What to work on — Return every line of the entries below word for word, but leave the pictures out.

Working data —
··········
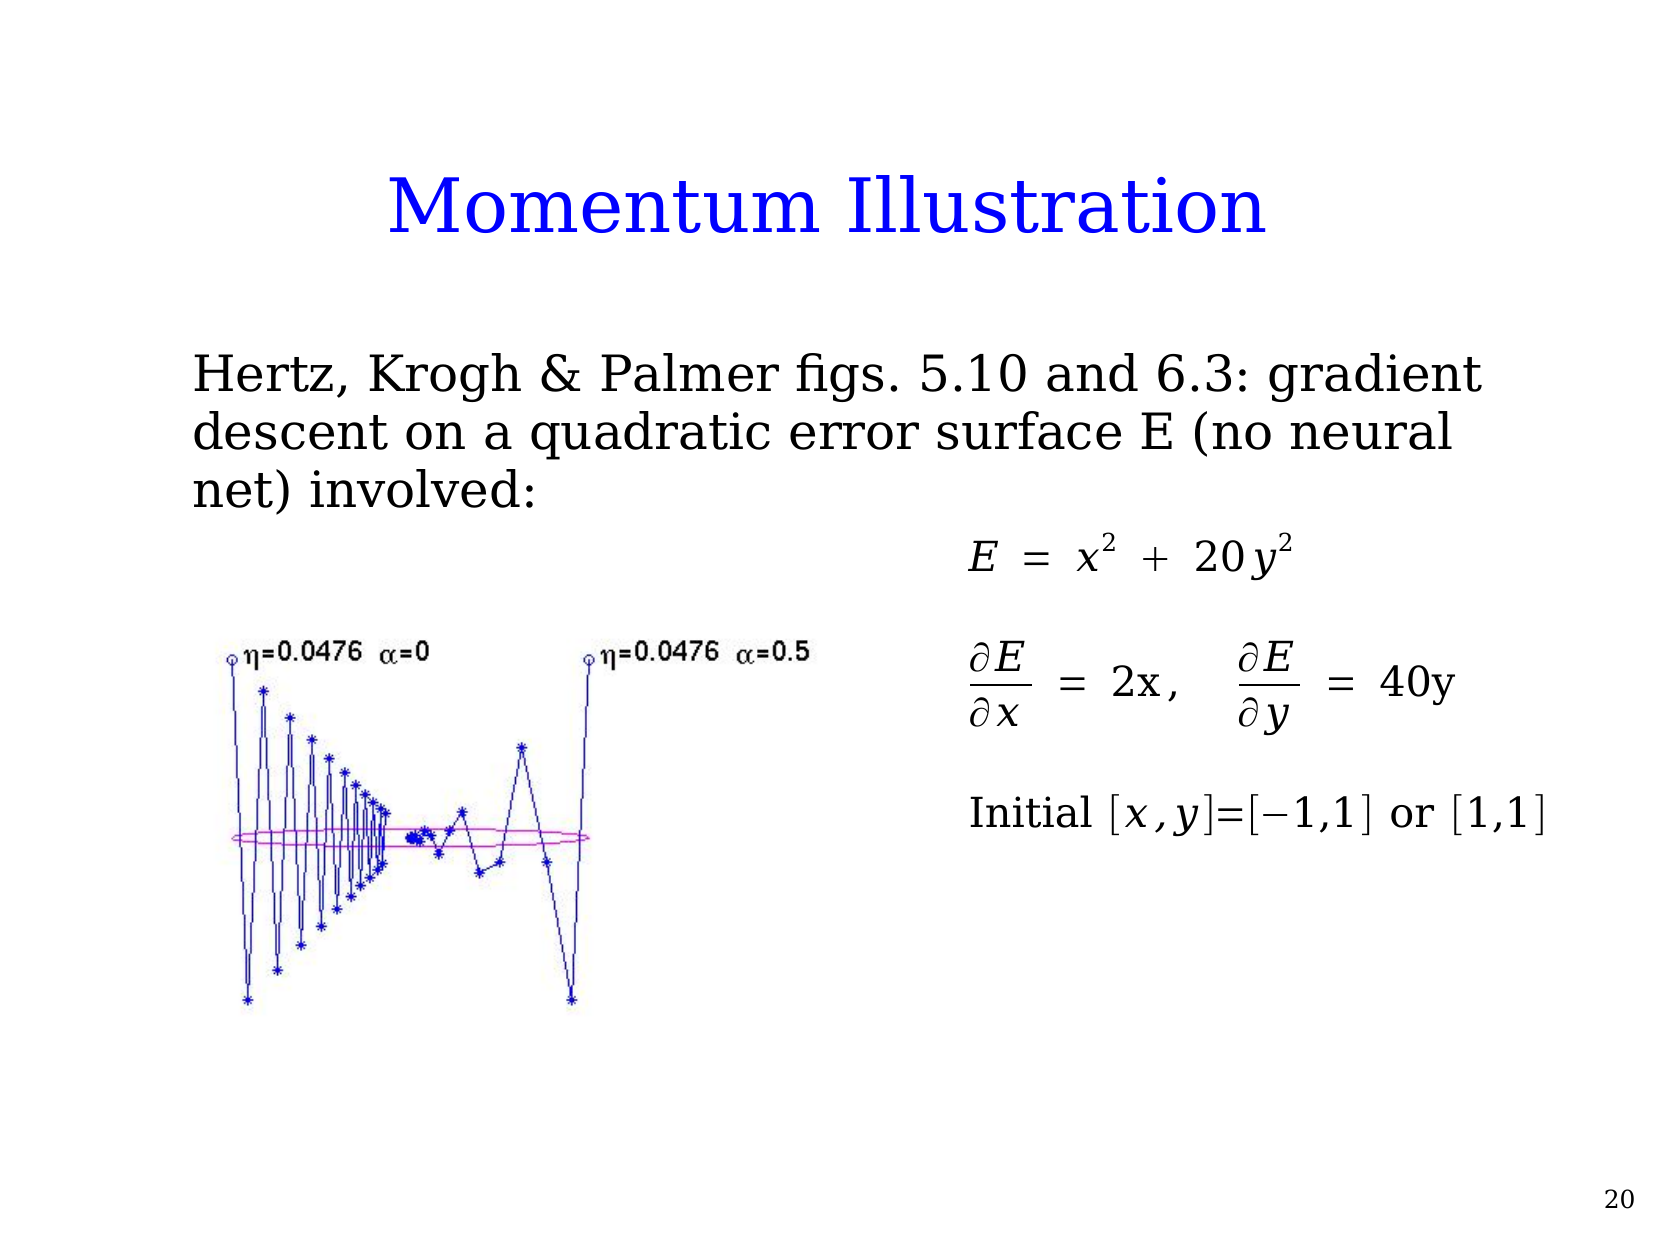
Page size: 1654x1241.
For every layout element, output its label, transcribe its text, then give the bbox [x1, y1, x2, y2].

chart [962, 527, 1553, 838]
title Momentum Illustration [121, 102, 1534, 310]
list Hertz, Krogh & Palmer figs. 5.10 and 6.3: gradient descent on a quadratic error surface E (no neural net) involved: [121, 344, 1534, 1127]
picture [191, 614, 828, 1034]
··········
Complete response —
Page size: 1654x1241.
For every layout element, output its label, transcribe its text, then give the bbox [x1, y1, x2, y2].

chart [962, 527, 1553, 838]
title Momentum Illustration [121, 102, 1534, 310]
list Hertz, Krogh & Palmer figs. 5.10 and 6.3: gradient descent on a quadratic error surface E (no neural net) involved: [121, 344, 1534, 1127]
picture [191, 614, 828, 1034]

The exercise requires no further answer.